Li Yuin Tsao (1886 – August 14, 1922), also seen as Tsao Liyuin, was a Chinese medical doctor.

== Early life ==
Tsao was from Suzhou, the daughter of Tse-Zeh Tsao (Cao Zishi, 1847-1902), a Methodist minister who was partly educated in the United States. She attended the McTyeire School in Shanghai and a missionary girls' school in Nagasaki.

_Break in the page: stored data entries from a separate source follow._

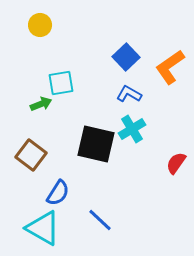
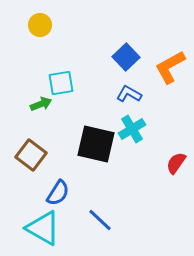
orange L-shape: rotated 6 degrees clockwise
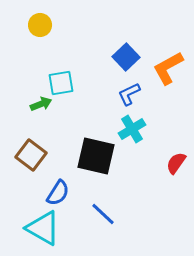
orange L-shape: moved 2 px left, 1 px down
blue L-shape: rotated 55 degrees counterclockwise
black square: moved 12 px down
blue line: moved 3 px right, 6 px up
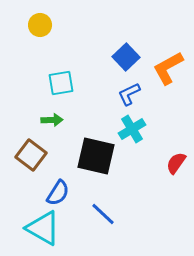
green arrow: moved 11 px right, 16 px down; rotated 20 degrees clockwise
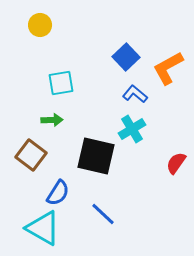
blue L-shape: moved 6 px right; rotated 65 degrees clockwise
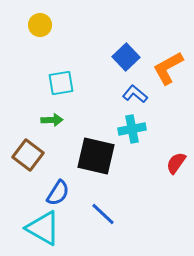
cyan cross: rotated 20 degrees clockwise
brown square: moved 3 px left
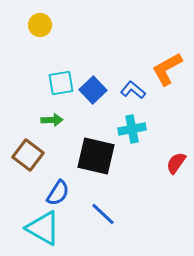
blue square: moved 33 px left, 33 px down
orange L-shape: moved 1 px left, 1 px down
blue L-shape: moved 2 px left, 4 px up
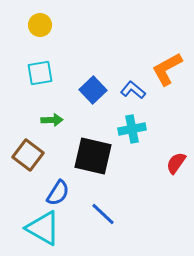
cyan square: moved 21 px left, 10 px up
black square: moved 3 px left
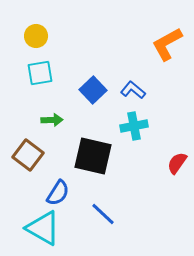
yellow circle: moved 4 px left, 11 px down
orange L-shape: moved 25 px up
cyan cross: moved 2 px right, 3 px up
red semicircle: moved 1 px right
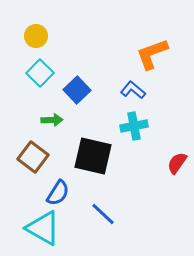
orange L-shape: moved 15 px left, 10 px down; rotated 9 degrees clockwise
cyan square: rotated 36 degrees counterclockwise
blue square: moved 16 px left
brown square: moved 5 px right, 2 px down
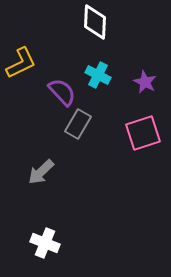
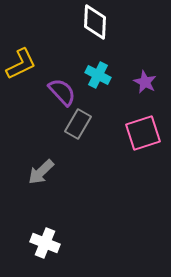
yellow L-shape: moved 1 px down
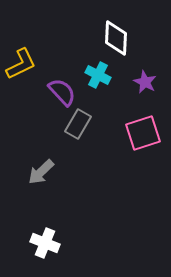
white diamond: moved 21 px right, 16 px down
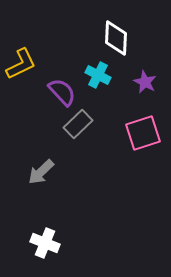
gray rectangle: rotated 16 degrees clockwise
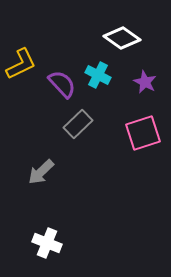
white diamond: moved 6 px right; rotated 57 degrees counterclockwise
purple semicircle: moved 8 px up
white cross: moved 2 px right
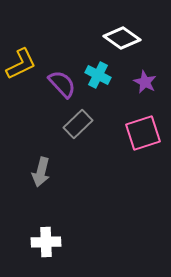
gray arrow: rotated 32 degrees counterclockwise
white cross: moved 1 px left, 1 px up; rotated 24 degrees counterclockwise
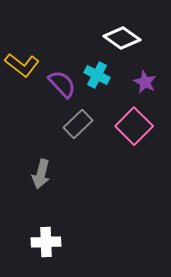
yellow L-shape: moved 1 px right, 1 px down; rotated 64 degrees clockwise
cyan cross: moved 1 px left
pink square: moved 9 px left, 7 px up; rotated 27 degrees counterclockwise
gray arrow: moved 2 px down
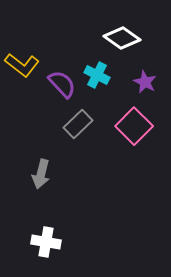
white cross: rotated 12 degrees clockwise
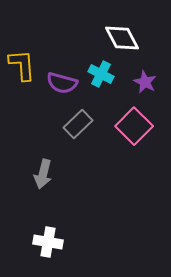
white diamond: rotated 27 degrees clockwise
yellow L-shape: rotated 132 degrees counterclockwise
cyan cross: moved 4 px right, 1 px up
purple semicircle: moved 1 px up; rotated 148 degrees clockwise
gray arrow: moved 2 px right
white cross: moved 2 px right
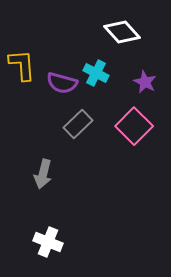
white diamond: moved 6 px up; rotated 15 degrees counterclockwise
cyan cross: moved 5 px left, 1 px up
white cross: rotated 12 degrees clockwise
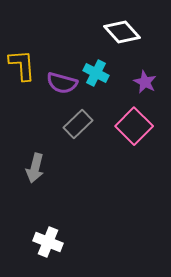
gray arrow: moved 8 px left, 6 px up
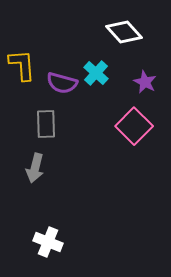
white diamond: moved 2 px right
cyan cross: rotated 15 degrees clockwise
gray rectangle: moved 32 px left; rotated 48 degrees counterclockwise
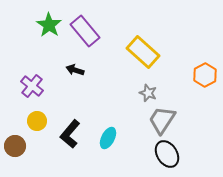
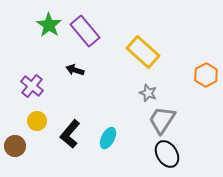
orange hexagon: moved 1 px right
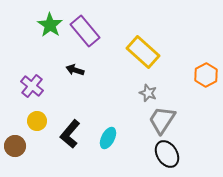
green star: moved 1 px right
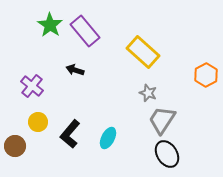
yellow circle: moved 1 px right, 1 px down
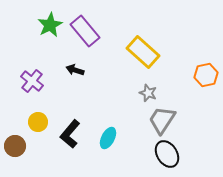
green star: rotated 10 degrees clockwise
orange hexagon: rotated 15 degrees clockwise
purple cross: moved 5 px up
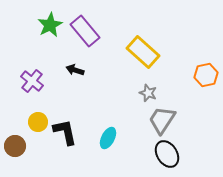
black L-shape: moved 5 px left, 2 px up; rotated 128 degrees clockwise
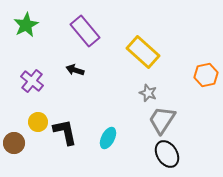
green star: moved 24 px left
brown circle: moved 1 px left, 3 px up
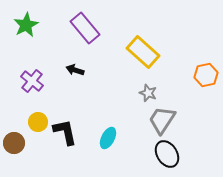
purple rectangle: moved 3 px up
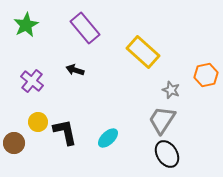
gray star: moved 23 px right, 3 px up
cyan ellipse: rotated 20 degrees clockwise
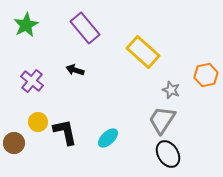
black ellipse: moved 1 px right
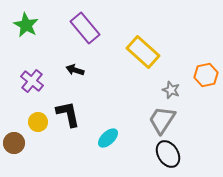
green star: rotated 15 degrees counterclockwise
black L-shape: moved 3 px right, 18 px up
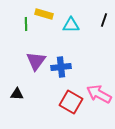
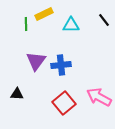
yellow rectangle: rotated 42 degrees counterclockwise
black line: rotated 56 degrees counterclockwise
blue cross: moved 2 px up
pink arrow: moved 3 px down
red square: moved 7 px left, 1 px down; rotated 20 degrees clockwise
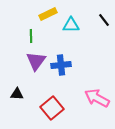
yellow rectangle: moved 4 px right
green line: moved 5 px right, 12 px down
pink arrow: moved 2 px left, 1 px down
red square: moved 12 px left, 5 px down
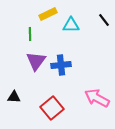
green line: moved 1 px left, 2 px up
black triangle: moved 3 px left, 3 px down
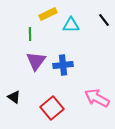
blue cross: moved 2 px right
black triangle: rotated 32 degrees clockwise
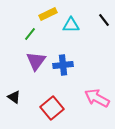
green line: rotated 40 degrees clockwise
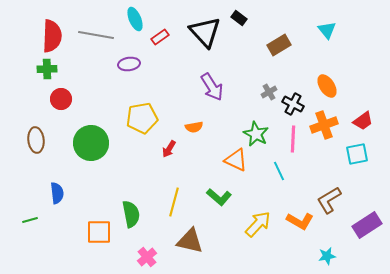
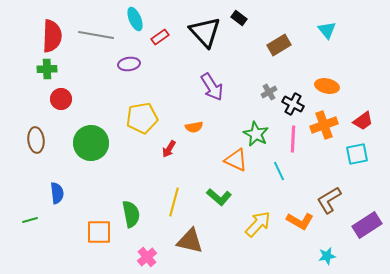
orange ellipse: rotated 45 degrees counterclockwise
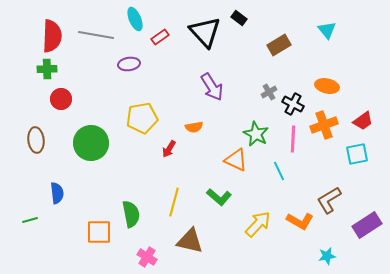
pink cross: rotated 18 degrees counterclockwise
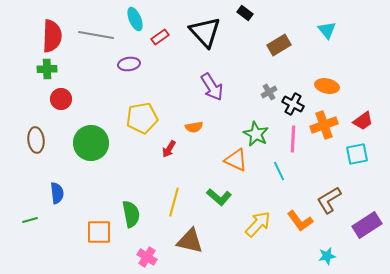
black rectangle: moved 6 px right, 5 px up
orange L-shape: rotated 24 degrees clockwise
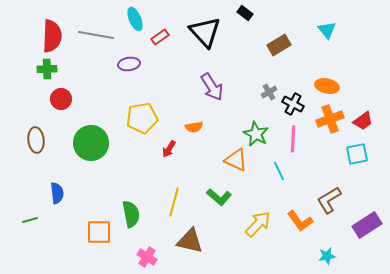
orange cross: moved 6 px right, 6 px up
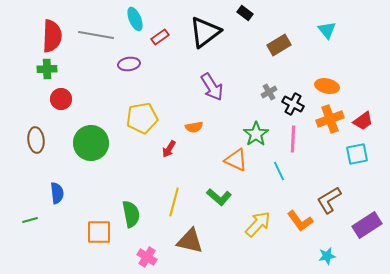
black triangle: rotated 36 degrees clockwise
green star: rotated 10 degrees clockwise
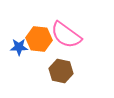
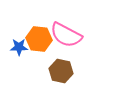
pink semicircle: rotated 8 degrees counterclockwise
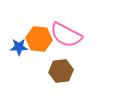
brown hexagon: rotated 20 degrees counterclockwise
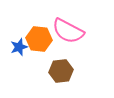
pink semicircle: moved 2 px right, 4 px up
blue star: rotated 18 degrees counterclockwise
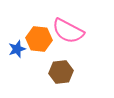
blue star: moved 2 px left, 2 px down
brown hexagon: moved 1 px down
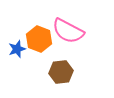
orange hexagon: rotated 15 degrees clockwise
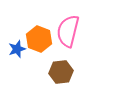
pink semicircle: rotated 76 degrees clockwise
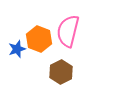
brown hexagon: rotated 20 degrees counterclockwise
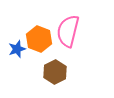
brown hexagon: moved 6 px left
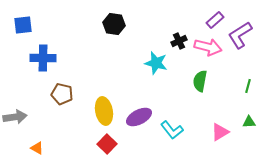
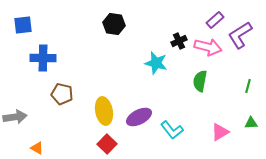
green triangle: moved 2 px right, 1 px down
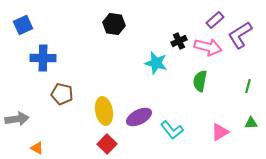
blue square: rotated 18 degrees counterclockwise
gray arrow: moved 2 px right, 2 px down
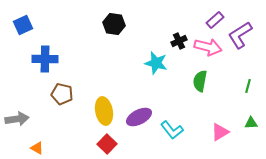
blue cross: moved 2 px right, 1 px down
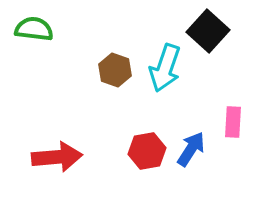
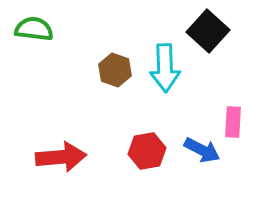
cyan arrow: rotated 21 degrees counterclockwise
blue arrow: moved 11 px right, 1 px down; rotated 84 degrees clockwise
red arrow: moved 4 px right
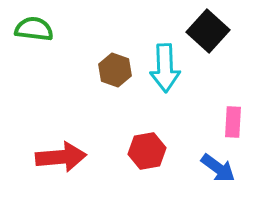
blue arrow: moved 16 px right, 18 px down; rotated 9 degrees clockwise
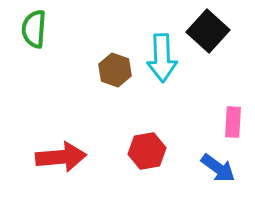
green semicircle: rotated 93 degrees counterclockwise
cyan arrow: moved 3 px left, 10 px up
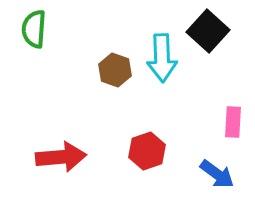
red hexagon: rotated 9 degrees counterclockwise
blue arrow: moved 1 px left, 6 px down
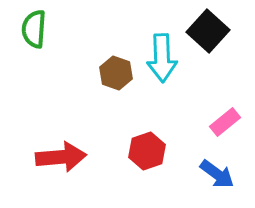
brown hexagon: moved 1 px right, 3 px down
pink rectangle: moved 8 px left; rotated 48 degrees clockwise
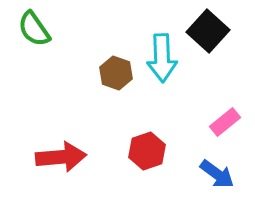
green semicircle: rotated 39 degrees counterclockwise
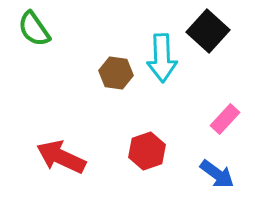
brown hexagon: rotated 12 degrees counterclockwise
pink rectangle: moved 3 px up; rotated 8 degrees counterclockwise
red arrow: rotated 150 degrees counterclockwise
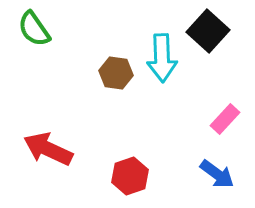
red hexagon: moved 17 px left, 25 px down
red arrow: moved 13 px left, 8 px up
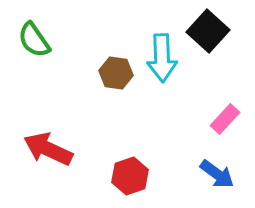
green semicircle: moved 11 px down
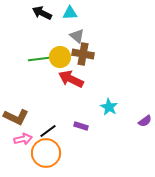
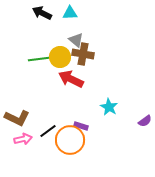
gray triangle: moved 1 px left, 4 px down
brown L-shape: moved 1 px right, 1 px down
orange circle: moved 24 px right, 13 px up
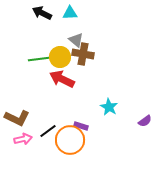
red arrow: moved 9 px left
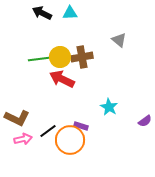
gray triangle: moved 43 px right
brown cross: moved 1 px left, 3 px down; rotated 20 degrees counterclockwise
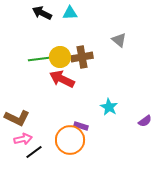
black line: moved 14 px left, 21 px down
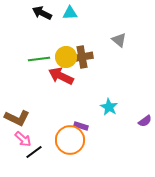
yellow circle: moved 6 px right
red arrow: moved 1 px left, 3 px up
pink arrow: rotated 54 degrees clockwise
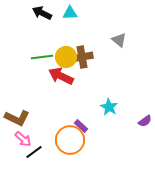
green line: moved 3 px right, 2 px up
purple rectangle: rotated 24 degrees clockwise
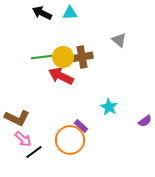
yellow circle: moved 3 px left
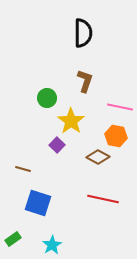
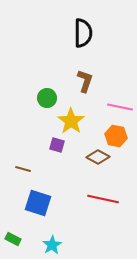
purple square: rotated 28 degrees counterclockwise
green rectangle: rotated 63 degrees clockwise
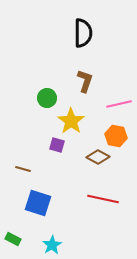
pink line: moved 1 px left, 3 px up; rotated 25 degrees counterclockwise
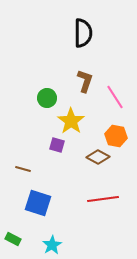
pink line: moved 4 px left, 7 px up; rotated 70 degrees clockwise
red line: rotated 20 degrees counterclockwise
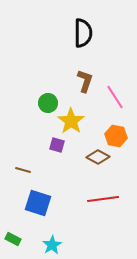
green circle: moved 1 px right, 5 px down
brown line: moved 1 px down
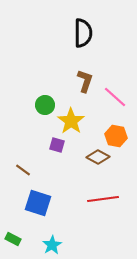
pink line: rotated 15 degrees counterclockwise
green circle: moved 3 px left, 2 px down
brown line: rotated 21 degrees clockwise
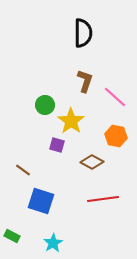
brown diamond: moved 6 px left, 5 px down
blue square: moved 3 px right, 2 px up
green rectangle: moved 1 px left, 3 px up
cyan star: moved 1 px right, 2 px up
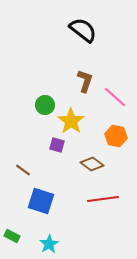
black semicircle: moved 3 px up; rotated 52 degrees counterclockwise
brown diamond: moved 2 px down; rotated 10 degrees clockwise
cyan star: moved 4 px left, 1 px down
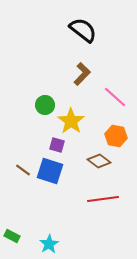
brown L-shape: moved 3 px left, 7 px up; rotated 25 degrees clockwise
brown diamond: moved 7 px right, 3 px up
blue square: moved 9 px right, 30 px up
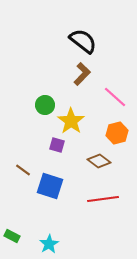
black semicircle: moved 11 px down
orange hexagon: moved 1 px right, 3 px up; rotated 25 degrees counterclockwise
blue square: moved 15 px down
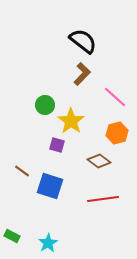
brown line: moved 1 px left, 1 px down
cyan star: moved 1 px left, 1 px up
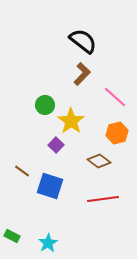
purple square: moved 1 px left; rotated 28 degrees clockwise
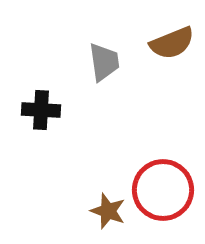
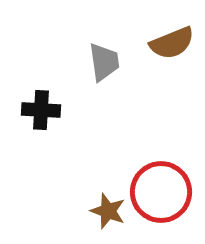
red circle: moved 2 px left, 2 px down
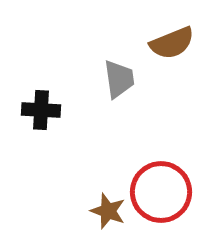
gray trapezoid: moved 15 px right, 17 px down
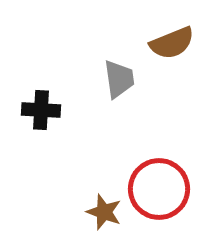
red circle: moved 2 px left, 3 px up
brown star: moved 4 px left, 1 px down
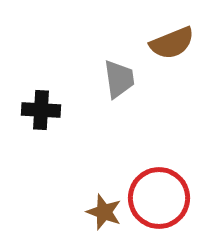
red circle: moved 9 px down
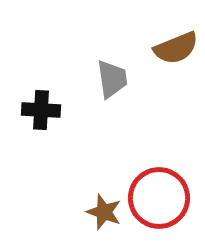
brown semicircle: moved 4 px right, 5 px down
gray trapezoid: moved 7 px left
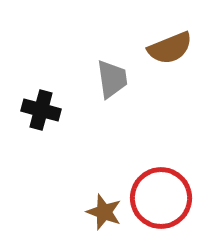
brown semicircle: moved 6 px left
black cross: rotated 12 degrees clockwise
red circle: moved 2 px right
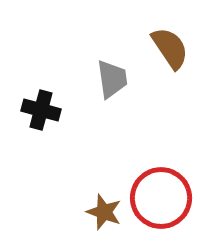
brown semicircle: rotated 102 degrees counterclockwise
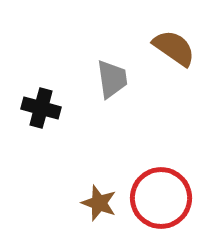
brown semicircle: moved 4 px right; rotated 21 degrees counterclockwise
black cross: moved 2 px up
brown star: moved 5 px left, 9 px up
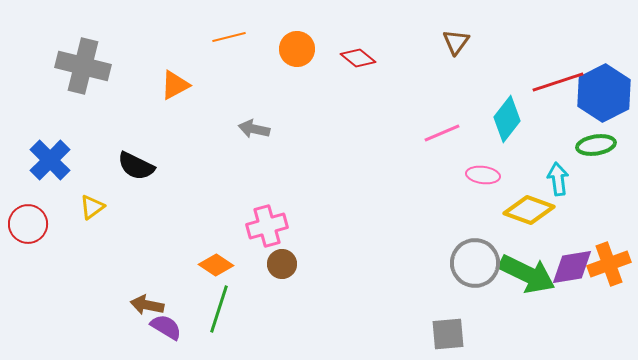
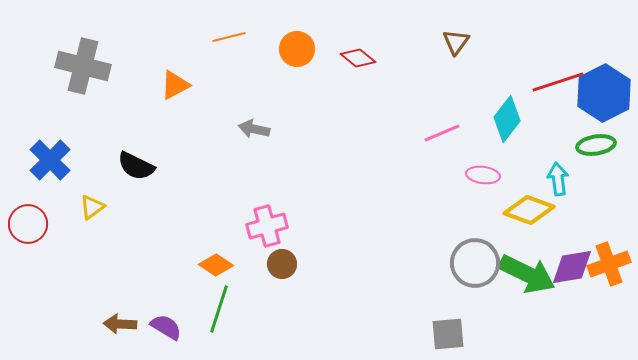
brown arrow: moved 27 px left, 19 px down; rotated 8 degrees counterclockwise
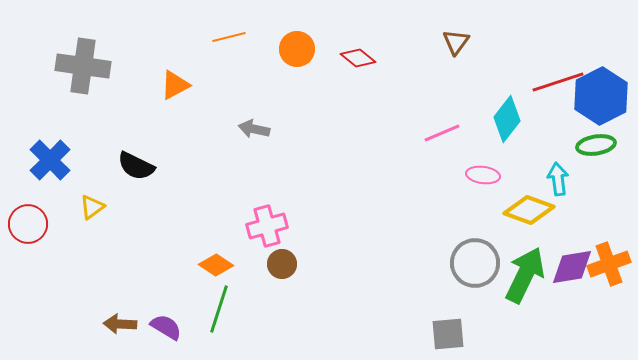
gray cross: rotated 6 degrees counterclockwise
blue hexagon: moved 3 px left, 3 px down
green arrow: moved 2 px left, 1 px down; rotated 90 degrees counterclockwise
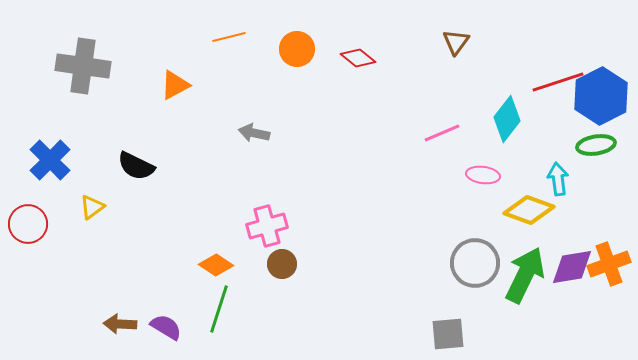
gray arrow: moved 4 px down
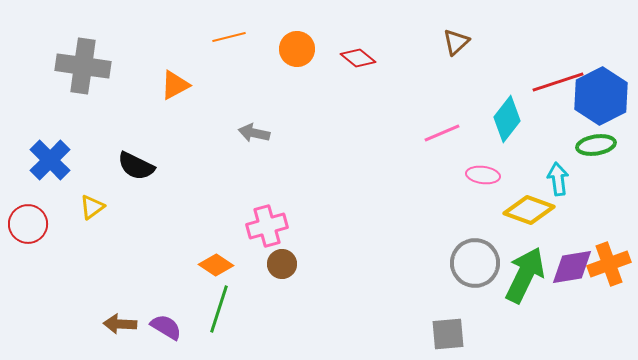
brown triangle: rotated 12 degrees clockwise
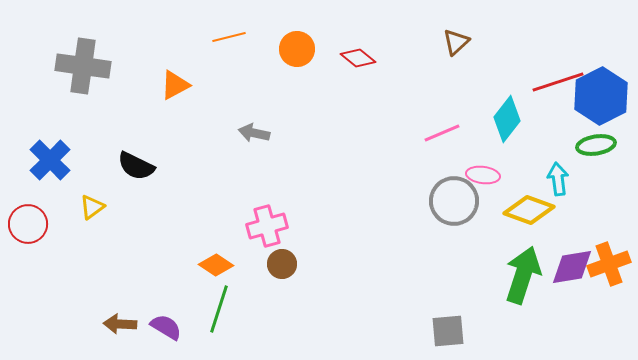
gray circle: moved 21 px left, 62 px up
green arrow: moved 2 px left; rotated 8 degrees counterclockwise
gray square: moved 3 px up
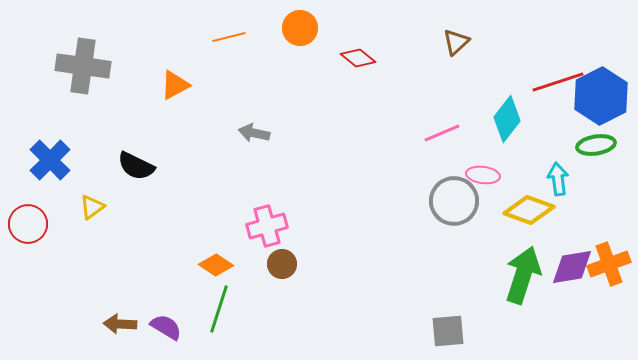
orange circle: moved 3 px right, 21 px up
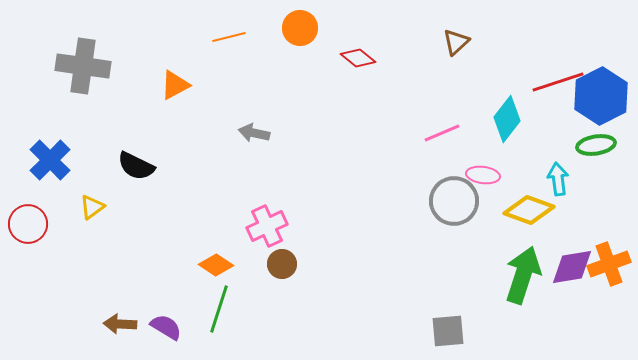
pink cross: rotated 9 degrees counterclockwise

Tsao was a teacher before she received a scholarship from medical missionary Mary Hancock McLean to attend college in the United States in 1905. After two years of preparation at a women's college in St. Louis, she was a medical student at the Woman's Medical College of Pennsylvania, where she was vice-president of the class of 1911. In 1908, she attended the Conference of Chinese Students in Boston, and heard Wu Tingfang speak.

Her sister Faung (Fanny) Yuin Tsao attended Wellesley College and Teachers College, Columbia University; one of her brothers attended Yale University.

== Career ==
Tsao was an intern under Bertha Van Hoosen at Chicago's Mary Thompson Hospital, and her success there opened the door to other Chinese and Chinese-American women physicians, including Margaret Chung.

Tsao returned to China after internships in Chicago and St. Louis, then in 1912 took an appointment at a Quaker-sponsored hospital in Nanjing, where she remained until 1918. While in Nanjing, she was also involved with the Union Training School for Nurses, taught at Ginling College for Women, and gave public lectures on health topics. She moved to Tianjin to work at the Peiyang Woman's Hospital. While there, she was active in the city's YWCA program, as president of its board of directors.

Me-Iung Ting was Tsao's assistant and successor at Nanjing, and they worked together again at Peiyang Woman's Hospital.

== Personal life ==
After Li Yuin Tsao's death in 1922, from a cerebral hemorrhage. Mary Hancock McLean wrote a short biography, Dr. Li Yuin Tsao: Called and Chosen and Faithful (1925).